At the top of Santa's list, small-unmanned aircraft systems
By Lt. Col. James Hudnell, 42nd Operations Squadron
/ Published November 23, 2015
MAXWELL AIR FORCE BASE, Ala-- -- It's getting near to the time of year when we may be shopping for young ones and those young at heart. On the top of the list for many will be small-unmanned aircraft systems or other remote controlled aircraft. The technology is fantastic these days allowing control by smart phones and tablets. The commercial industry is even taking advantage of these systems to survey buildings, record data, and inspect pipelines to name just a few. They provide great angles for camera shots.
However, there is some important information you should know before launching for takeoff. FAA rules prohibit use of these systems within towered air traffic control airspace, without air traffic control's prior approval. In addition, the operator must have physical line of sight of their unmanned system at all times.
At Maxwell Air Force Base, recreational UAS operations are not approved within the air traffic control tower airspace that includes all the confines of Maxwell AFB. Public use or governmental agencies require formal letters of agreement established and major command approval before operating a UAS in Maxwell's airspace. The research is still ongoing; however, these systems can damage aircraft and may present an operations security concern for the base.
For more information about the dos and don'ts of small UAS type operations, go to knowbeforeyoufly.org. It is an education campaign founded by the Association for Unmanned Vehicle Systems International and the Academy of Model Aeronautics in partnership with the Federal Aviation Administration, to educate prospective users about the safe and responsible operation of unmanned aircraft systems.
In addition to this resource, the FAA recently tested a beta app known as B4UFLY. It is an easy-to-use smartphone app that helps unmanned aircraft operators determine via visual status indicators, if any restrictions or requirements exist at the location where they want to fly. The FAA is expected to role this app out to the public in a couple months. More information on this app is available at www.faa.gov/uas/b4ufly.

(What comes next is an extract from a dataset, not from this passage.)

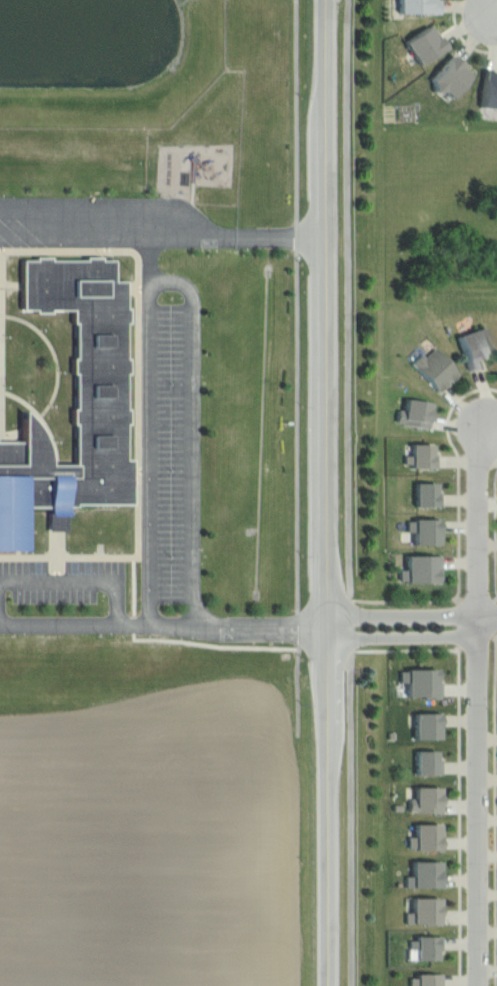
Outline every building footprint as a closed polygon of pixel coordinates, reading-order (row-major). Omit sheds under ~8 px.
[(439,0),(399,0),(400,14),(439,13),(439,0)] [(403,41),(431,22),(447,46),(419,65),(403,41)] [(432,91),(430,82),(452,54),(466,65),(463,68),(470,74),(452,97),(432,91)] [(484,70),(496,72),(496,109),(480,107),(484,70)] [(28,553),(29,508),(50,507),(54,532),(69,531),(69,509),(80,508),(80,503),(137,506),(136,461),(130,461),(130,442),(130,362),(131,282),(117,281),(117,256),(27,260),(25,310),(75,309),(77,465),(54,466),(53,452),(41,427),(24,412),(23,441),(0,440),(0,552),(28,553)] [(469,372),(456,336),(481,327),(491,355),(481,358),(484,366),(469,372)] [(438,392),(459,374),(435,347),(427,355),(422,353),(412,362),(438,392)] [(398,407),(404,408),(406,399),(433,404),(429,428),(396,422),(398,407)] [(410,468),(438,468),(438,452),(435,452),(435,443),(413,443),(413,457),(405,457),(405,463),(412,463),(410,468)] [(415,483),(415,507),(444,506),(444,492),(436,492),(436,482),(415,483)] [(406,519),(414,519),(413,516),(443,516),(442,545),(415,545),(415,530),(406,530),(406,519)] [(398,581),(398,569),(406,569),(406,555),(442,556),(442,574),(436,574),(436,581),(398,581)] [(409,670),(441,668),(441,703),(410,702),(409,670)] [(416,712),(441,711),(443,743),(414,743),(416,712)] [(418,750),(440,750),(440,761),(444,761),(444,779),(417,779),(418,750)] [(411,809),(411,798),(416,798),(416,786),(441,788),(442,817),(416,817),(411,809)] [(410,837),(410,848),(418,848),(418,850),(443,851),(443,823),(417,824),(417,836),(410,837)] [(408,876),(408,887),(442,886),(442,862),(415,862),(415,875),(408,876)] [(407,911),(408,923),(440,924),(441,899),(414,898),(414,912),(407,911)] [(413,940),(413,948),(419,948),(419,960),(439,960),(439,949),(445,949),(445,936),(419,937),(419,940),(413,940)] [(413,985),(444,985),(444,974),(419,974),(419,978),(413,978),(413,985)]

For governmental offices wishing to procure small unmanned aircraft systems to perform official functions, the FAA and Air Force has separate procedures that may be reviewed further by calling the 42d Operations Support Squadron as a starting point. Small unmanned aircraft systems such as quad copters are expected to be on the top of many shopping lists and the FAA continues to evolve policies on their use. They are a tool for many businesses, provide recreational enjoyment, and beat the very soul that inspires aviation enthusiast. Please just remember to use them responsibly, and know before you fly.